What the task requires =
Please transcribe the data below in full, word for word, without the images.

Supplied material =

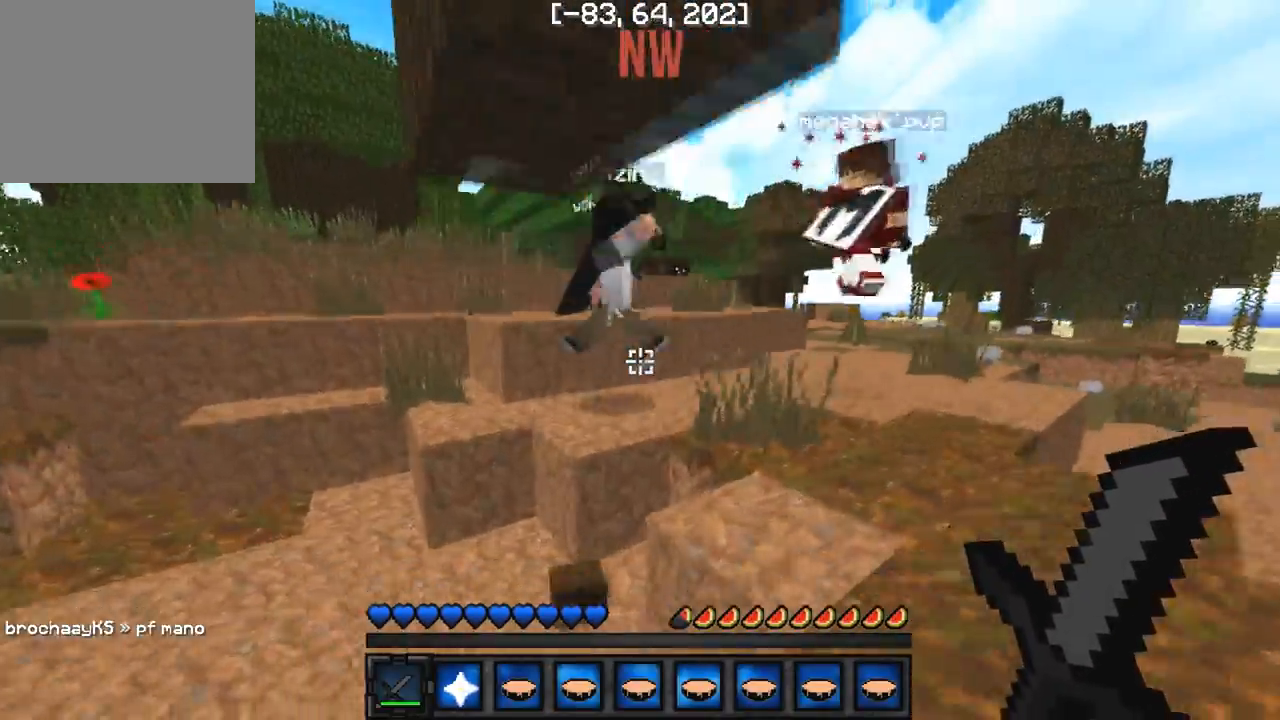
{"keys": ["w"], "events": [[250, "a", "up"]]}
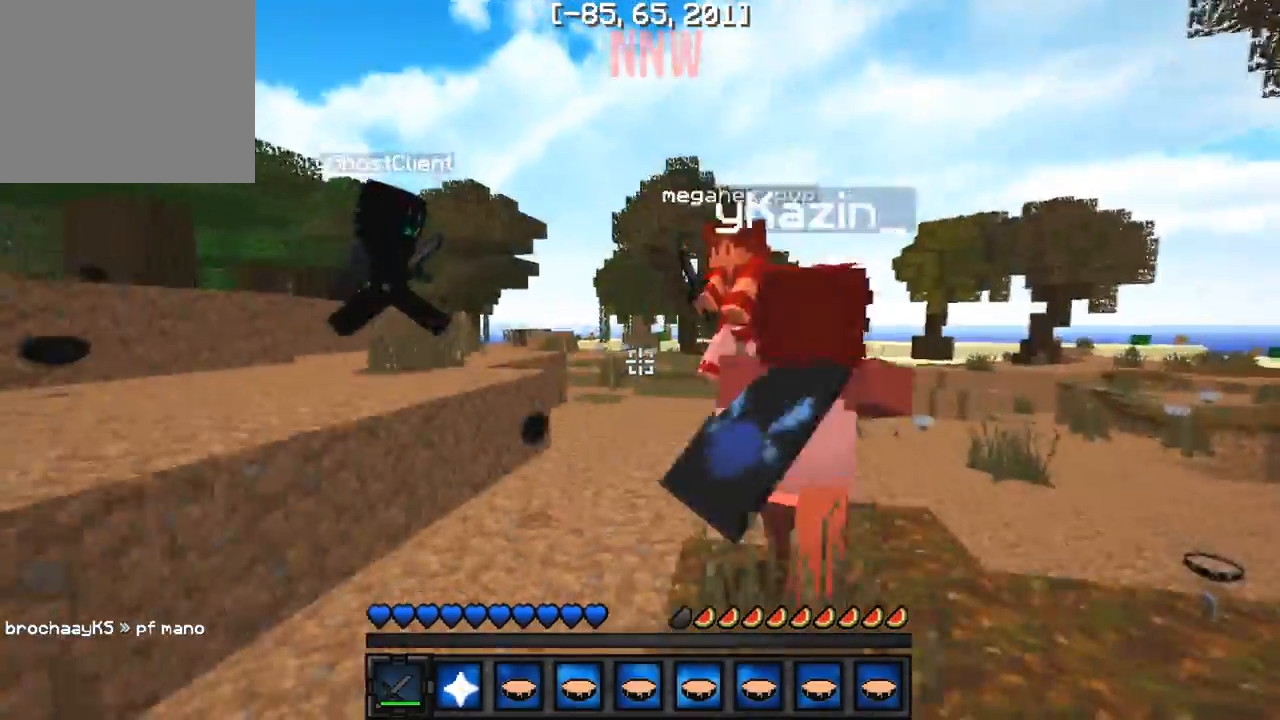
{"keys": ["w"], "events": []}
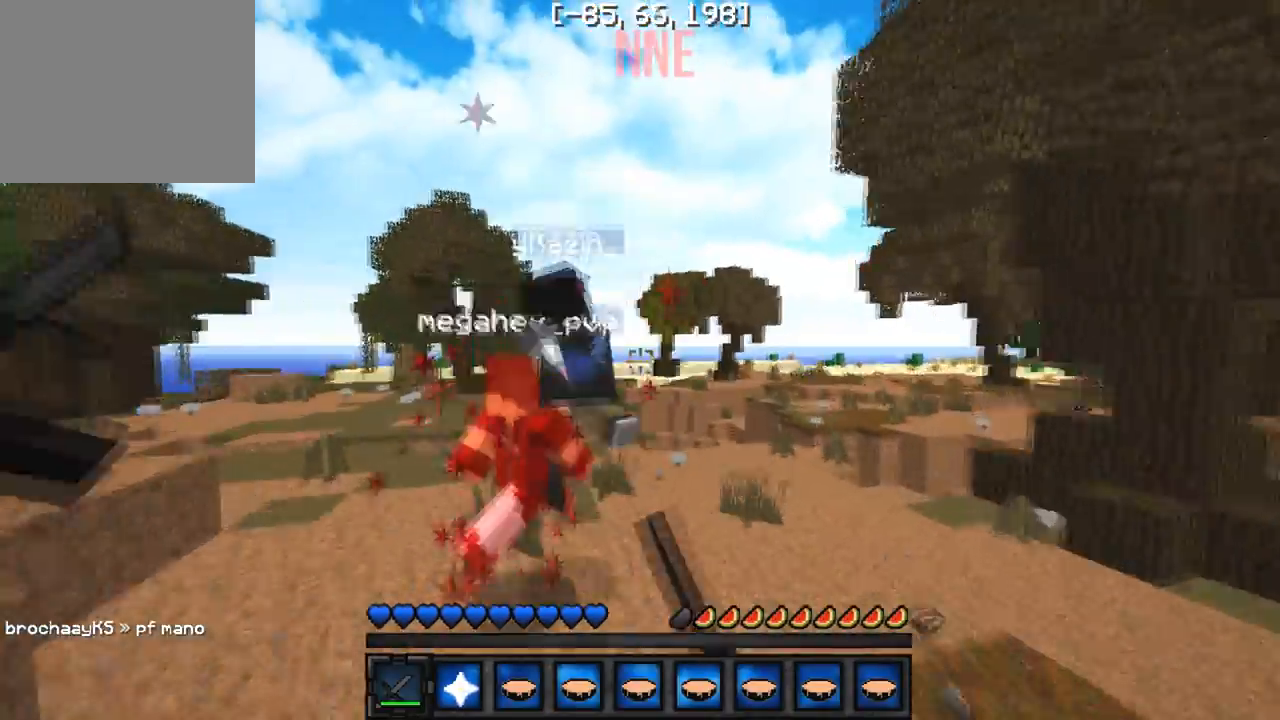
{"keys": ["a", "w"], "events": [[333, "d", "down"], [400, "d", "up"], [417, "a", "down"]]}
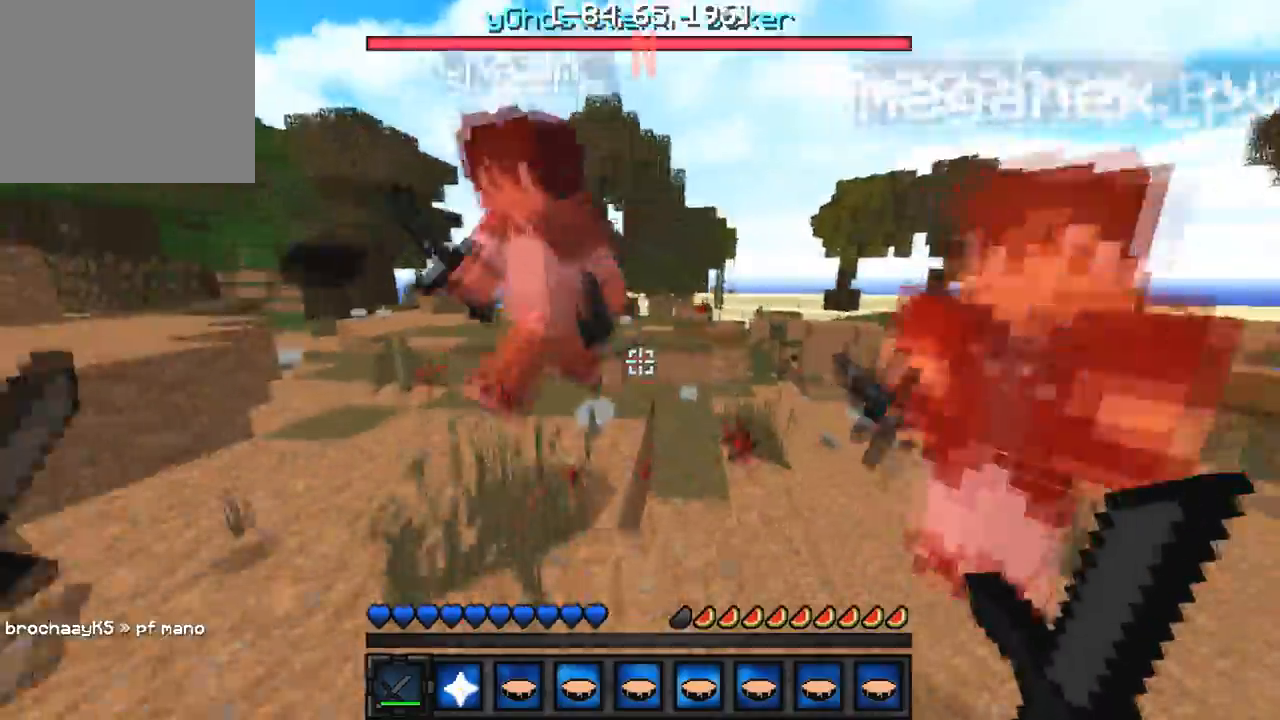
{"keys": ["a"], "events": [[333, "w", "up"]]}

Exercise solution =
{"keys": ["w"], "events": [[250, "a", "up"]]}
{"keys": ["w"], "events": []}
{"keys": ["a", "w"], "events": [[333, "d", "down"], [400, "d", "up"], [417, "a", "down"]]}
{"keys": ["a"], "events": [[333, "w", "up"]]}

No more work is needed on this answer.